Bruce Springsteen – Western Stars review

Secret Meeting score: 85

by Phil Scarisbrick

For the last few years, Bruce Springsteen has teased fans about a completed ‘solo’ album that he had sitting in the vault: one that was like nothing else he’d ever done. That album, it transpired, would be called Western Stars. The new record sees the soon-to-be-seventy-year-old combine lush, cinematic soundtracks with tales of love for Californian sun, and what happens when things go sideways. As somebody who steered his way around America with his work of the last half century, he has finally found his way to the Golden State, and the results are some of the most vital work he has done in years.

Tales of broken hearts, vagabonds, drifters and even a stuntman take us on a journey that is as interesting as it is beautiful. Opening track, Hitch Hikin’, goes straight for the jugular as John Williams-esque strings punch their way through the finger-picked acoustic guitar and banjo. The influences clearly stem from the likes of Glen Campbell, Jimmy Webb and Burt Bacharach, yet at no point does it feel dated. Tucson Train’s infinitely catchy string refrain recalls Lonesome Day from The Rising in the way it carries the song. The whole record displays a voice that wears its age as a badge of honour, but on no song more so than the album’s title track. The slow-burning country number is packed with references to ‘cowboys’ and ‘John Wayne’, and confirms how big a departure this record is for Springsteen.

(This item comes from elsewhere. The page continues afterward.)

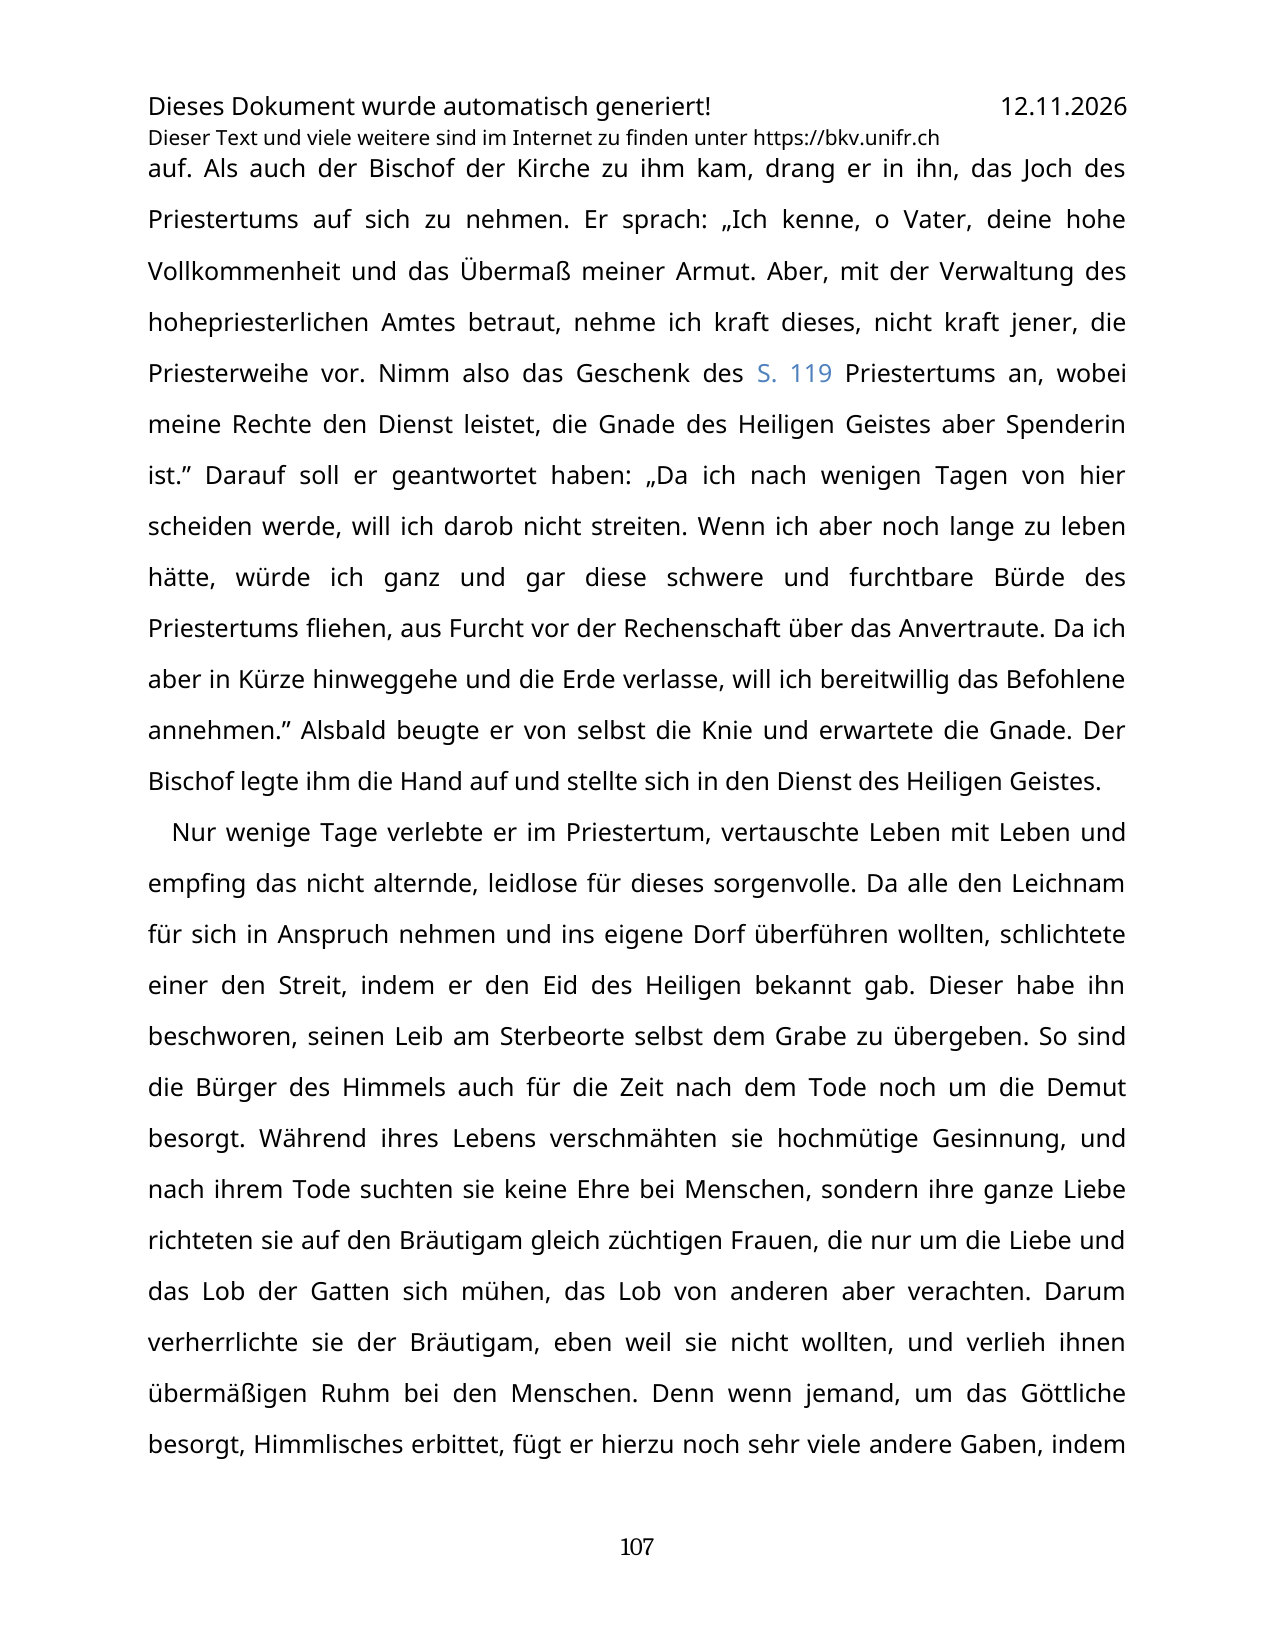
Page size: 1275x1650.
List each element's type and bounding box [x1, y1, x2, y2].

text [148, 814, 1127, 1461]
text [148, 151, 1127, 798]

There Goes My Miracle recalls Roy Orbison in its vocal delivery, and certainly displays chops it would often be hard to imagine from Springsteen. Stones combines melancholy and defiance as he sings, “They’re only the lies that you told me,” one of the most affecting songs on a record packed with incredibly affecting songs. First Single, Hello Sunshine’s rolling snare, two-step bassline, lightly strummed acoustic and piano sit below a restrained vocal that makes this understated anthem work even better in the context of the full record. The album’s fitting closer, Moonlight Motel, brings the stories to a close. Packed with imagery of a “Pool filled with empty, eight foot deep/Dandelions grow up trough the cracks in the concrete/Chain fence half rusted away/Now the sign says children be careful how you play” shows Springsteen hasn’t lost his knack for created rich vignettes that makes the listener total invest in the story he’s telling.

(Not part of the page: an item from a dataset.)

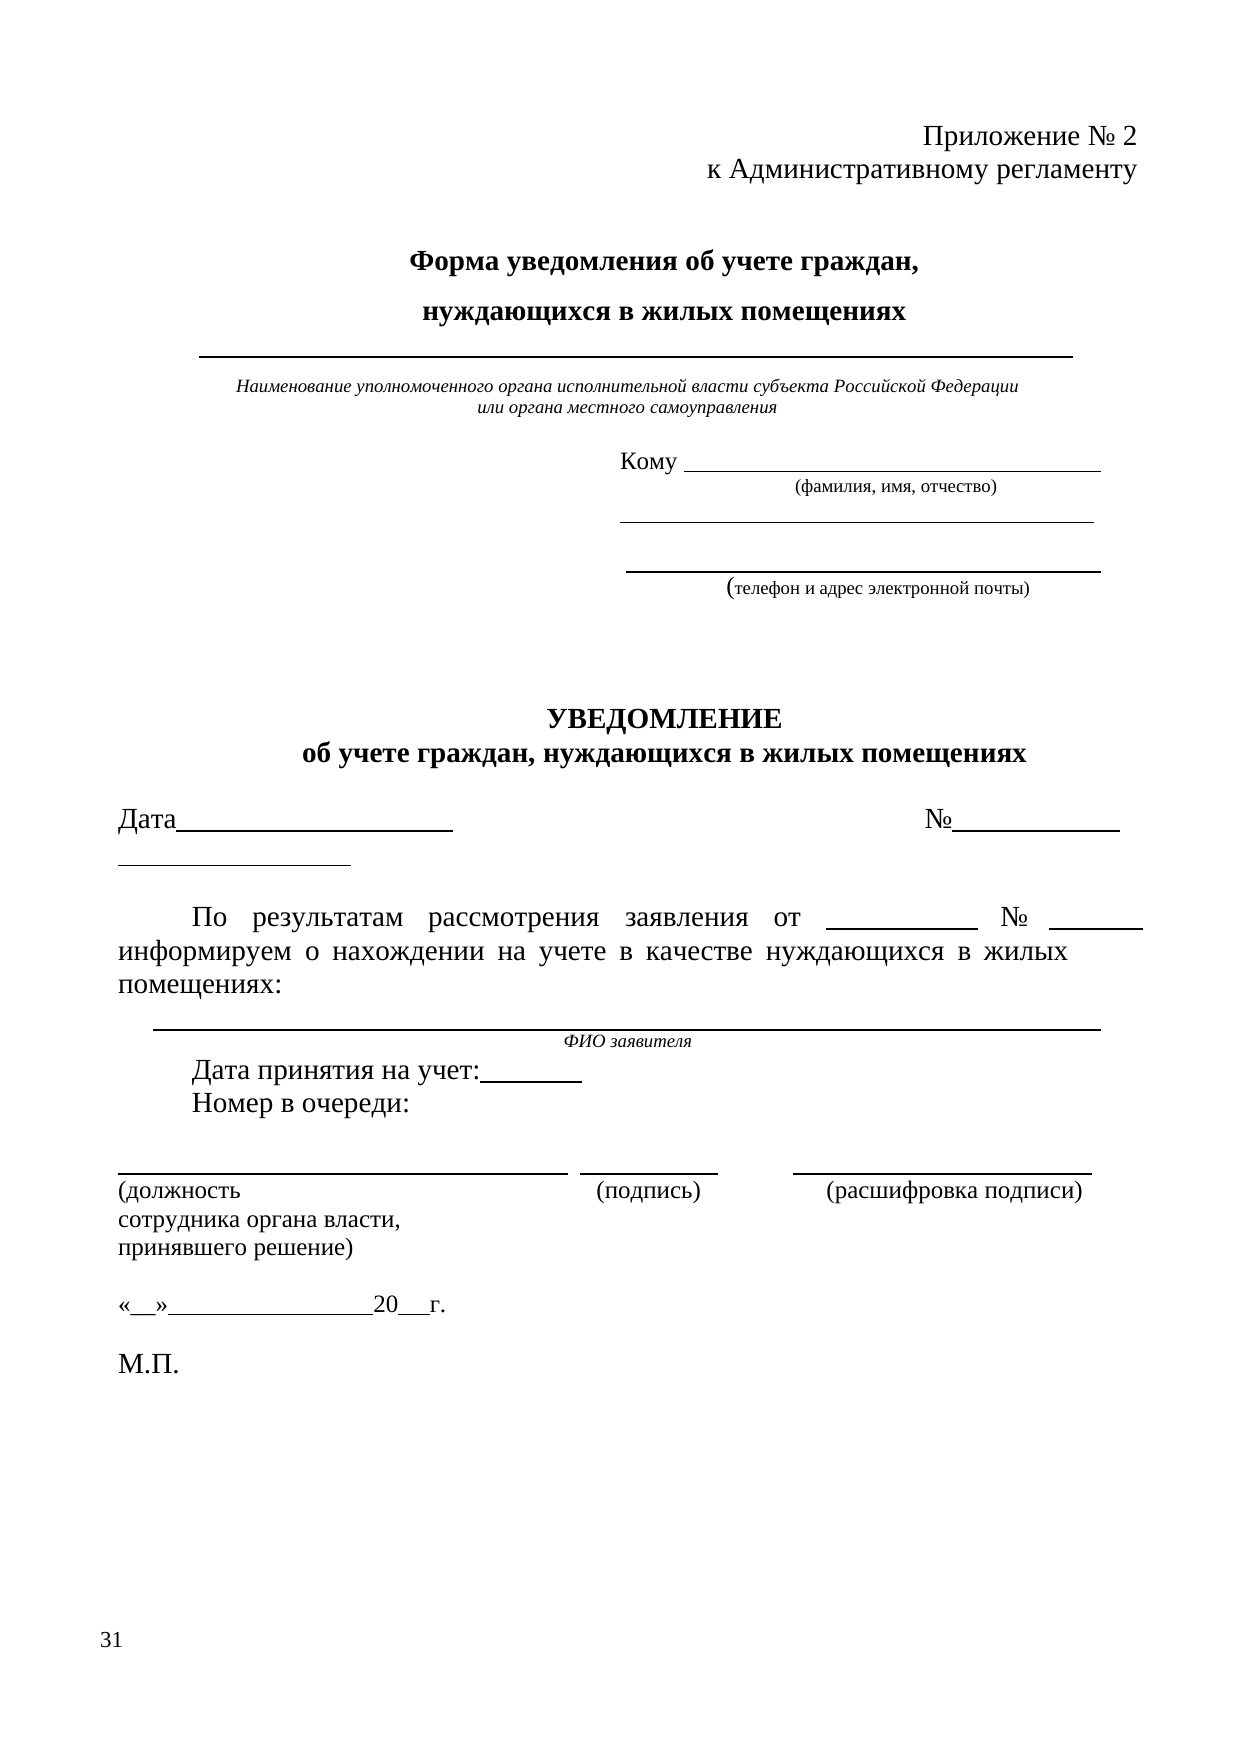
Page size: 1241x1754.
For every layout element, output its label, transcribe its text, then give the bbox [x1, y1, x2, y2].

As much as Western Stars is like nothing else he’s done, it also feels totally familiar. Bruce Springsteen the storyteller has never gone away, and the tales he tells here paint three dimensional characters in a range of engaging scenarios that all fall back into what underpins all of his work. The ability to love and live in America. It is a powerful statement from Springsteen, and although this record may be a one off in terms of the world and sound that he explores, it is a worthy addition to one of the most fierce back catalogues in popular music.